Vervolgens dient de rechtbank te beoordelen of verdachte medeplichtig is. De rechtbank is van oordeel dat het maken van de filmopname van de diefstal (met bedreiging) met geweld onvoldoende is om daarbij opzettelijk behulpzaam te zijn. Dit was anders geweest als verdachte de positie van de dader had versterkt. Uit het dossier blijkt echter dat aangever verdachte niet heeft gezien of heeft gehoord, waardoor verdachte de positie van de dader ten opzichte van het slachtoffer niet kan hebben versterkt.
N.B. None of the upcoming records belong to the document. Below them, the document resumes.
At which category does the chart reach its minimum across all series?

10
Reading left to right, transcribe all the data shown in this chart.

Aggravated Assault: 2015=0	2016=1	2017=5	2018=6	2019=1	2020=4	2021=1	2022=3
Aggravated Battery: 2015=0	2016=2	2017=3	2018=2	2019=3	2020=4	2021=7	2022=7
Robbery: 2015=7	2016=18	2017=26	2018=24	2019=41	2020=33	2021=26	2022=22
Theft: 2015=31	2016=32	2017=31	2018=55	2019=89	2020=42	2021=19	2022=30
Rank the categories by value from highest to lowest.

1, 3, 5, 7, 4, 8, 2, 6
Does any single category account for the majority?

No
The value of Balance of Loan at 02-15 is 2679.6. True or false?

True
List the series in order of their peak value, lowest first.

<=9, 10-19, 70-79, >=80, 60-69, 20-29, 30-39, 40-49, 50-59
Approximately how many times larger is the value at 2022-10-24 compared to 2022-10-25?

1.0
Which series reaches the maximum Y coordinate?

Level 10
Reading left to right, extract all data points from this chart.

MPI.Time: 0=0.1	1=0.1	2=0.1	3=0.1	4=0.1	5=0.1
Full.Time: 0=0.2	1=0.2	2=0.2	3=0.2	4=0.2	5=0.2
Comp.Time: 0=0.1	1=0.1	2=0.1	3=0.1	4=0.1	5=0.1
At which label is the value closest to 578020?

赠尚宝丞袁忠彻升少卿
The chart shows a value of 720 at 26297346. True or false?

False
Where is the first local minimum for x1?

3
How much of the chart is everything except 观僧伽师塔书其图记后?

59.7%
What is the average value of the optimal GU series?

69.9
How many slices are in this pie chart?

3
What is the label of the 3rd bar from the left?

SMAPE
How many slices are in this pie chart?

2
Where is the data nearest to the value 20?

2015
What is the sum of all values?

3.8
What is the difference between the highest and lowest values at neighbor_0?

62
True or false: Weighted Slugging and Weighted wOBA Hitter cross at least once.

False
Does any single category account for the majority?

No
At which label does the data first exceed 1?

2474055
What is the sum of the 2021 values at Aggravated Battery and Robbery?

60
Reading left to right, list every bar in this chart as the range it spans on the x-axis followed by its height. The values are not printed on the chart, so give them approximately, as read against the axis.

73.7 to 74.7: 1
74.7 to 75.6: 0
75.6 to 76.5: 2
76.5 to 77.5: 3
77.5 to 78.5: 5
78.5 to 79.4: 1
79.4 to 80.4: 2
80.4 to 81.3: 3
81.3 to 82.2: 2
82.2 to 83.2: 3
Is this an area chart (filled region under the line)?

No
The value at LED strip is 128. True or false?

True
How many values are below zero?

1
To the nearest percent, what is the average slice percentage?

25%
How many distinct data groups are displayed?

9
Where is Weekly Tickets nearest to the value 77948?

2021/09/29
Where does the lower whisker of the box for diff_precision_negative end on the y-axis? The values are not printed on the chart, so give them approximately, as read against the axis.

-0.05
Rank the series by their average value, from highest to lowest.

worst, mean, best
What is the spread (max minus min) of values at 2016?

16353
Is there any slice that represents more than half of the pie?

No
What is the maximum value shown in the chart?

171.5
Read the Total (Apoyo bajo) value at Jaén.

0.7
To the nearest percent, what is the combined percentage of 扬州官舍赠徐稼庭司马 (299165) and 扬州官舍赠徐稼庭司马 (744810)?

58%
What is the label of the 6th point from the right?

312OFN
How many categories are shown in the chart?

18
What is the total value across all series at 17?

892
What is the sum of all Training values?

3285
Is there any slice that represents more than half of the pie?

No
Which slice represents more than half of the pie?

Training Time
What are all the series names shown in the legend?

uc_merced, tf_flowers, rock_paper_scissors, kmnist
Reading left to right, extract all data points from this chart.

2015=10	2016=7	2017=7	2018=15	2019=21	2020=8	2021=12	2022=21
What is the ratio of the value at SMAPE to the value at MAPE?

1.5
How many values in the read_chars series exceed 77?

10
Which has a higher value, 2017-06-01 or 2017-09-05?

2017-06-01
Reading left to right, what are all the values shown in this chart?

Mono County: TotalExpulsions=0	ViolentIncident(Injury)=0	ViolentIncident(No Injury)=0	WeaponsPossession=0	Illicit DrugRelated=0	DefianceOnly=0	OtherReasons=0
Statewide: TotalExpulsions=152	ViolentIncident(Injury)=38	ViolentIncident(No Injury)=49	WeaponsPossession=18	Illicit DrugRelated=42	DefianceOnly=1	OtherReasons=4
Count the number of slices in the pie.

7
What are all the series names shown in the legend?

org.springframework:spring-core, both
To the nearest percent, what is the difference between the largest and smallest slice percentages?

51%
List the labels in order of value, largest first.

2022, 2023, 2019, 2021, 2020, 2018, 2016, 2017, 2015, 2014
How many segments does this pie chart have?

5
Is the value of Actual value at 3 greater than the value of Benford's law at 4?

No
Dat verdachte op enige afstand van het incident stond, blijkt ook uit zijn eigen verklaring. Verdachte heeft namelijk ter zitting verklaard dat hij het incident heeft gefilmd vanuit zijn voortuin en dat hij moest inzoomen.
Verdachte heeft door het maken van de filmopname ook geen gelegenheid, middel of inlichtingen verschaft. Uit het dossier is niet gebleken dat verdachte, vóórdat de bestelling op Thuisbezorgd met zijn telefoon werd geplaatst, wist van het plan om de bezorger te beroven. Uit het dossier blijkt ook niet dat verdachte het mes aan [bijnaam medeverdachte] heeft gegeven of inlichtingen aan [bijnaam medeverdachte] heeft gegeven over waar een mes lag.
De rechtbank vindt het van belang te benadrukken dat verdachte niet goed heeft gehandeld in de situatie waarin hij zich bevond. Het is kwalijk dat verdachte van de beroving een filmopname heeft gemaakt en deze vervolgens heeft verspreid via Snapchat. Daarnaast had hij ook niet moeten eten van de gestolen maaltijd. De rechtbank hoopt dan ook dat verdachte zich hiervan bewust is en ervan heeft geleerd. Hoewel de rechtbank het handelen van verdachte afkeurt, is dit handelen van verdachte niet strafbaar. De rechtbank spreekt verdachte dan ook vrij van het subsidiair ten laste gelegde feit.

4.Vordering benadeelde partij

De benadeelde partij [aangever] heeft € 62,- aan materiële schade gevorderd en € 10.000,- aan immateriële schade. Nu verdachte wordt vrijgesproken, kan de benadeelde partij niet in zijn vordering worden ontvangen.

5.Beslissing

De rechtbank komt op grond van het voorgaande tot de volgende beslissing.
Verklaart het (primaire en subsidiaire) ten laste gelegde niet bewezen en spreekt verdachte daarvan vrij.
Verklaart de benadeelde partij [aangever] niet-ontvankelijk in zijn vordering.
Dit vonnis is gewezen door
mr. C.M. Degenaar, voorzitter,
mrs. E. van den Brink en N. Schipper, rechters,
in tegenwoordigheid van mr. K. Kanters, griffier,
en uitgesproken op de openbare terechtzitting van deze rechtbank van 4 augustus 2022.